Sunday, September 18, 2011

I wish Catholicism were a bit more catholic

The Problem Seems to be Sex
Yes, what a shame, but that seems to be the case. When I was much younger and could understand what celibacy meant, marriage was out of the question for a priest, and I knew right away that I sure didn't want to be a priest in that church. When I met scores of former priests who left the priesthood for marriage, that fact merely reinforced my earlier reactions.
Mind you, sex is a problem for other churches too. My mother could not be married in the Episcopal Church in 1956 because she had been divorced. My uncle felt unwelcome because, truth be told, he was gay. In fact most of my family thought that the whole church thing was a bunch of bunk anyway; superstition and ignorance were the words they used to describe the whole of the religious world.
It befuddled my family to no end when I decided to become a priest. But I loved God, I loved Jesus, and I loved the whole thing about Jesus bringing Good News to the poor (Luke 4:18), I loved how he treated the "least of these" and how he recruited fisherfolk, and outcasts, how he healed the sick.
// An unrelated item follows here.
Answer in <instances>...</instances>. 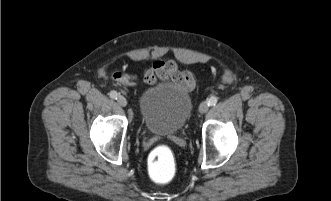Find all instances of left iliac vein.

And most of all, I admired his pure grit and courage in facing the religious authorities of his day. It seems, that we will always have to face the religious authorities of the day.
Thankfully, I was brought up in the Episcopal Church, so getting married was no big deal; in fact it was more or less expected that family life would be normative in this church.
This is how it has been for Reformed Christianity in The Episcopal Church/Anglicanism, and in the Lutheran Church for more than 600 years. I wish Roman Catholicism were just a bit more catholic.
As I child, I said the Creed each week. In it I said; "I believe in One, Holy, Catholic, and Apostolic Church". I was taught in Confirmation class that the word "catholic" means "universal". That puzzled me more since "Catholicism" seemed to be identified to a huge exclusive club, and not to all of humanity. It seemed hardly "catholic" to me.
I knew this because when I went to Mass with my friends, I was told I was not welcome to receive Communion. Rome is still making that claim, as if the Eucharistic meal instituted by Jesus were their exclusive province. That made no sense to me at all, since, when Jesus fed the multitudes on the hillsides of Galilee and elsewhere he didn't check to see if folks were card carrying "Catholics". Those folks hungered for God and Jesus fed them not just with bread and wine but with every word that comes from the mouth of God. At that point everybody, including Jesus was Jewish anyway, unless they were Samaritans or Gentiles of some other description. Jesus fed them too!
It took Episcopalians a long time to figure out that EVERYONE is welcome at God's table. After all, the Holy Table belongs to Jesus, and not to any "organization". If the church is "Catholic" then it belongs to Jesus anyway and not to a select group in Rome who decide who's in and who's out.
It took us a long time to figure out that divorced persons could be remarried. Similarly, it took a very long time to figure out that women could be ordained.
Rome still hasn't figured out that priests can be married, let alone that women can be ordained. In the meantime, an enormous scandal involving pedophilia has emerged. Rome still hasn't figured out that priests need to have background checks from an outside agency. Unfortunately the church is doing its own self policing. And frankly, that's a bit like asking the wolf to watch the hen house.
Again we figured this out and that cleaned out our clerical house in a whole hurry up. We're not without sin even yet. But the problem of child sex abuse has been largely weeded out of our church but persists in Rome and is far more widespread than many of us expected, as I pointed out in a previous post on this blog.
Now the big problem is the LGBTQ community (that's shorthand for Lesbian, Gay, Bi-sexual, Transgendered, and Queer). I have argued that we are becoming a Rainbow Church that is now willing to celebrate the Rainbow Marriage. I have argued the biblical base for both and believe that the move toward catholicity is irreversible.
I only wish that Roman Catholicism were a bit more catholic. A universally catholic church will learn to embrace marriage for its clergy, see women as being equal to men in every sense and even at the Church's Altar. A catholic church will ultimately embrace what God has made of all humanity; whatever race, ethnicity, class, gender or orientation. The day is coming when God's church will become a "House of Prayer for ALL People". I've argued that position too in this blog in an earlier post.
I do wish Roman Catholicism were a bit more catholic. Vatican II gave us such great hope. We cannot become One until we become catholic in the deepest sense of that meaning. Many Catholics pray for that Day. Many Anglicans/Episcopalians pray for that day too. We all hold to One, Holy Catholic and Apostolic Church.
In the meantime, in this tiny corner of the world of faith, we believe that catholicism is very much what God wants of his church, a church that rejoices in the Rainbow, a church in which all are welcome, a church which is "A House of Prayer for ALL People".
Remember God love us all, and in particular; You!
Fr. Paul

1 comment:

Maike said...

"Now the big problem is the LGBTQ community (that's shorthand for Lesbian, Gay, Bi-sexual, Transgendered, and Queer)."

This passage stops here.